In this study, the inconsistency in scoring between observers was mainly attributable to differences over one class, score 2, ‘small sore or wound’, and this inconsistency may have been exacerbated by discussions around a different type of tail damage, not caused by tail biting. As a consequence of these discussions, some tails were removed and injuries were studied in more detail in a supplementary study [10]. The inflammation and thickening showed similarities to tail tip necrosis seen in fattening bulls [14, 15]. This might be supported by the fact that these tails were often coated in dry manure implying that the changes might be related to the hygiene level in the pen. Tail tip necrosis in fattening pigs should not be confused with tail necrosis in piglets, which is thought to be caused by environmental factors in the nursing pen [16].

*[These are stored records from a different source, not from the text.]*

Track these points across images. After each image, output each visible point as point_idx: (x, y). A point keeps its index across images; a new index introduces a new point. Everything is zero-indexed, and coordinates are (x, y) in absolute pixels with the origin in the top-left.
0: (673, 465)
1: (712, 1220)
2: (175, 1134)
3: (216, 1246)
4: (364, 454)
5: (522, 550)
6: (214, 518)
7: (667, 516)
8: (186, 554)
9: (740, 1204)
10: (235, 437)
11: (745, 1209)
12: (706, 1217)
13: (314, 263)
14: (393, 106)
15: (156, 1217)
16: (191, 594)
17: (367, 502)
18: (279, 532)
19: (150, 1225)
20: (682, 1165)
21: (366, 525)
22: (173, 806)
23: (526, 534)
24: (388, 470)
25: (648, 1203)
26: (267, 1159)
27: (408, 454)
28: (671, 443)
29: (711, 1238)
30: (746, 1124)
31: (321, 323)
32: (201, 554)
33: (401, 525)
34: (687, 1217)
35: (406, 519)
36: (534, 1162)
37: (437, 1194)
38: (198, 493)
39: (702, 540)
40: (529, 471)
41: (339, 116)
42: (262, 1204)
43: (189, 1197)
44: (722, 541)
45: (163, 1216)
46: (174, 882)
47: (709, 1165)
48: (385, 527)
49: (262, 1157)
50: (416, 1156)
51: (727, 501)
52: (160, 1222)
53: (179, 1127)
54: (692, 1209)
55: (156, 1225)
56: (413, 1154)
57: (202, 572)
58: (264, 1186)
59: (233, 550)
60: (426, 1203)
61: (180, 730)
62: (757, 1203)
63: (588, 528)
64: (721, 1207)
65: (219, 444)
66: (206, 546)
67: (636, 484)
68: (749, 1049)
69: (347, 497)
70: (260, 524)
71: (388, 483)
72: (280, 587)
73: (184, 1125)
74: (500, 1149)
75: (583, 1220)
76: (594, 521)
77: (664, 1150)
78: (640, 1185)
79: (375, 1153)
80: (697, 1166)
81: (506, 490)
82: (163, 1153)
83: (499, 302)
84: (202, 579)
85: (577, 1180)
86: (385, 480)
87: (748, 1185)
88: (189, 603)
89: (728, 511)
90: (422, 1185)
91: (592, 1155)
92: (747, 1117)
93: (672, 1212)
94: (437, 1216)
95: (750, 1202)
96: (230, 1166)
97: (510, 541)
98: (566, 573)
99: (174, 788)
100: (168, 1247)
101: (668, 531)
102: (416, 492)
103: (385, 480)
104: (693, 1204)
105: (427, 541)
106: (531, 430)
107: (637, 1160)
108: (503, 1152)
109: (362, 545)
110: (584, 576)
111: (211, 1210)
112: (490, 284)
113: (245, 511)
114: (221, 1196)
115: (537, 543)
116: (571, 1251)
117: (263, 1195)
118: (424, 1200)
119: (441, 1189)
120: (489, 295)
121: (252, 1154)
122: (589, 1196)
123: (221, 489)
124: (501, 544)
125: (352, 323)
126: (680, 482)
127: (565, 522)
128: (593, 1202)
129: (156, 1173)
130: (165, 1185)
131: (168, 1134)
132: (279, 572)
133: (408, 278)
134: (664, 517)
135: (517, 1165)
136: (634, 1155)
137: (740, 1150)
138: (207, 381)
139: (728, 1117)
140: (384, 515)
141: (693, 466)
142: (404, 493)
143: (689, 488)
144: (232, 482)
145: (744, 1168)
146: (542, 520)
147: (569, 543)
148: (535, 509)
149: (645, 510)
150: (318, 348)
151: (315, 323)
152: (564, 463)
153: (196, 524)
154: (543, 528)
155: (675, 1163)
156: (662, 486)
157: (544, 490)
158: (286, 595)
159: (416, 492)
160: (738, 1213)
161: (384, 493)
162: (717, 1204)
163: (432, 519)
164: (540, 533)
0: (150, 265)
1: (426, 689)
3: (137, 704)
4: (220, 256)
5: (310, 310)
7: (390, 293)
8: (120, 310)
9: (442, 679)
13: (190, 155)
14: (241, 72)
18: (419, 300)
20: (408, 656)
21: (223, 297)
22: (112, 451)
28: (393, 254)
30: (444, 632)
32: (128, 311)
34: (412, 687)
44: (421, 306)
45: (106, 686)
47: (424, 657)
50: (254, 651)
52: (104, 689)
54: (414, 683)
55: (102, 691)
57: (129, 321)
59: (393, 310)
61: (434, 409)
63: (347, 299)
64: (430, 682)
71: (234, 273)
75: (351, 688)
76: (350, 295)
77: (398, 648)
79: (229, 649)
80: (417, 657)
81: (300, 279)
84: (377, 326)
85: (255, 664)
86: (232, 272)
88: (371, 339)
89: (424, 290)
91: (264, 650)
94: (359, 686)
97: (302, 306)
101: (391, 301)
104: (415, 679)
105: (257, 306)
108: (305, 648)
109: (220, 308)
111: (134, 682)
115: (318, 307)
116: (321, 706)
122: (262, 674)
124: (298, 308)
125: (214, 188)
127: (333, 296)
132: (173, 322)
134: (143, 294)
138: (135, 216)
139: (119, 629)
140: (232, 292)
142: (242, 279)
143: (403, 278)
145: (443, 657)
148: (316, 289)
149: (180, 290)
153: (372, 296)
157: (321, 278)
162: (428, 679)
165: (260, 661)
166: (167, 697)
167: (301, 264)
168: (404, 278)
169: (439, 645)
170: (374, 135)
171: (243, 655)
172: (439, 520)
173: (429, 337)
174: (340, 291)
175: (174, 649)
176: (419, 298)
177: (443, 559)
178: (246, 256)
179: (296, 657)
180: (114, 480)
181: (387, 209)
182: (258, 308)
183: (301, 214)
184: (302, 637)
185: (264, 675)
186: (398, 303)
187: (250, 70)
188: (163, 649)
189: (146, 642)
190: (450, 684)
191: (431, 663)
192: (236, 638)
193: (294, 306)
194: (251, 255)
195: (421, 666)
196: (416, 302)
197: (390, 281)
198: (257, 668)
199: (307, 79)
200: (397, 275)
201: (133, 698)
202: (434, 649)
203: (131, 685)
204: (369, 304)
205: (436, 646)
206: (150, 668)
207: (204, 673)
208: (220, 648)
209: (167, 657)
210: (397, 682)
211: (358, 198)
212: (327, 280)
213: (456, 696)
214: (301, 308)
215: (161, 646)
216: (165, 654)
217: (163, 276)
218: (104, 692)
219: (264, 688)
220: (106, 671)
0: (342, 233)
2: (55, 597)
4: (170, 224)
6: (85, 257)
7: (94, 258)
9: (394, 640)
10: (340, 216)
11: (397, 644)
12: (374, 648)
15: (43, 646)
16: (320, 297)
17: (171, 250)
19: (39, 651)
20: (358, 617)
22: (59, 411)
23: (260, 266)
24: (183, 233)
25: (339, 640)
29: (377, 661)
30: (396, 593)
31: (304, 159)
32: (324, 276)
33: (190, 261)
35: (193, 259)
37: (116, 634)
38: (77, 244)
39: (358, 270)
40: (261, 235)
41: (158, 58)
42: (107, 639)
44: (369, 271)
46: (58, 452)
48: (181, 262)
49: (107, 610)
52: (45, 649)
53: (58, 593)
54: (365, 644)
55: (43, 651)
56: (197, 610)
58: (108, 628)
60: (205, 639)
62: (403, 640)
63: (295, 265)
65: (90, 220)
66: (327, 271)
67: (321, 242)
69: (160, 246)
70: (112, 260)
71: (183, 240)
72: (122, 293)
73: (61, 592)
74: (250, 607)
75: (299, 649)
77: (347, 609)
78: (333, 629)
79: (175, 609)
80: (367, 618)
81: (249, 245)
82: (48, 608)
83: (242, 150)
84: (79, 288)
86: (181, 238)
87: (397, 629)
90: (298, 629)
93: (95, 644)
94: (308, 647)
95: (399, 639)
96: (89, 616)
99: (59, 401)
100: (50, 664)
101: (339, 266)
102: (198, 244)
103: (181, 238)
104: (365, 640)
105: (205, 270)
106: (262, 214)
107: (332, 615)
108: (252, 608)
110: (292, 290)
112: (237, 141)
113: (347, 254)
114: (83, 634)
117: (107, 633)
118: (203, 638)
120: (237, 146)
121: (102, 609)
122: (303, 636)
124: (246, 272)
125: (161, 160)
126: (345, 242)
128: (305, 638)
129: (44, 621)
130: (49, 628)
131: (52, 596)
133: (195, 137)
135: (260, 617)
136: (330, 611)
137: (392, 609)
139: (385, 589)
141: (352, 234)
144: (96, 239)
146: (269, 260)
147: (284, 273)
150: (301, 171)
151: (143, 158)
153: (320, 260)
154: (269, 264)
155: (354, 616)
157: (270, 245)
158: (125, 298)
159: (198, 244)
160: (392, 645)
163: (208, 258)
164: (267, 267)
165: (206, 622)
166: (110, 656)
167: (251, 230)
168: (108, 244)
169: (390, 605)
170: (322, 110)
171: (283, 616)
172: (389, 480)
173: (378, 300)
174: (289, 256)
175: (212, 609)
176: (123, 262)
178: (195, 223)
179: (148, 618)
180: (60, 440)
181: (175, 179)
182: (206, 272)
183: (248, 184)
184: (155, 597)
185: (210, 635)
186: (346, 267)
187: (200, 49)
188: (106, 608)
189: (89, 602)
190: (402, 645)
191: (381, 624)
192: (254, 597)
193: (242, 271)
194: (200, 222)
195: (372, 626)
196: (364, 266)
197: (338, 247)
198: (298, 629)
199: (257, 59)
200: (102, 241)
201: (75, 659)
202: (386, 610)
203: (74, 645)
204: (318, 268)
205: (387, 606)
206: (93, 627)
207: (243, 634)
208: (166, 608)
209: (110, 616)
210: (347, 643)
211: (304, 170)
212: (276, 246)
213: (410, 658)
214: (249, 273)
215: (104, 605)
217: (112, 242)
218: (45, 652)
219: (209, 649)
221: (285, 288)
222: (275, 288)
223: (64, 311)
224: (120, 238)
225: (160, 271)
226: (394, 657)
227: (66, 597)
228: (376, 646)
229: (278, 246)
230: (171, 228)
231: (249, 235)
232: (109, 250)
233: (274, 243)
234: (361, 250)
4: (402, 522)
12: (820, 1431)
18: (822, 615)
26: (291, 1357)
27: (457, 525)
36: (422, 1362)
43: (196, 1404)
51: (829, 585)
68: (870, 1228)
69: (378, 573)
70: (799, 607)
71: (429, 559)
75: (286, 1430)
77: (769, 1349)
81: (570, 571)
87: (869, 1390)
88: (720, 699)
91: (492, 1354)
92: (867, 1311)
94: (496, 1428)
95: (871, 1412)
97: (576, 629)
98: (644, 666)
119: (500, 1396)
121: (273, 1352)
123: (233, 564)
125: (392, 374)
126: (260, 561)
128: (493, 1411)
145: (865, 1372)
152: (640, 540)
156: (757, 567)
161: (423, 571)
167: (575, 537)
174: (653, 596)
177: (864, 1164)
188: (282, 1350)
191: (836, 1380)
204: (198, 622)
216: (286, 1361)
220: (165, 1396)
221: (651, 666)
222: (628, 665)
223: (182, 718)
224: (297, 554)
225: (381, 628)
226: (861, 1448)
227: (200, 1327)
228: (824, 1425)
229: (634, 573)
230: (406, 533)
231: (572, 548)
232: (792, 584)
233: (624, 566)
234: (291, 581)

This study yet again supports previous findings that males are more likely to have damaged tails than females [13, 17, 18]. Moreover, this study now also adds that among pigs with tail damage, the damage on the male pigs is more likely to be severe. This is in keeping with the results of Brunberg et al. [19] where females were found to perform a higher proportion of severe tail bites and tended to perform more severe tail bites than males. More vigorous biting behaviour by females may lead them to cause more tail damage.

Conclusions

Tail damage recorded routinely at slaughterhouses in Sweden, as an indication of tail biting and hence general pig welfare, underestimates the actual prevalence. More detailed observations estimated the prevalence to be four times higher and our findings suggest that this is because, in practice, it is mainly cases with half or less of the tail remaining that are recorded. In specific studies or in animal welfare assessment systems for benchmarking purposes nationally or internationally, we suggest a three graded scale with one class for no tail damage, one intermediate class for minor tail damage i.e. either injured with no shortening of the tail or injured with some shortening of the tail but still with more than half of the tail remaining, and one class for major tail damage i.e. with less than half of the tail remaining irrespective of whether or not the tail has any apparent injury. This study supports that tail damage is more common in males than in females, but also adds that the damage is more severe in males than females.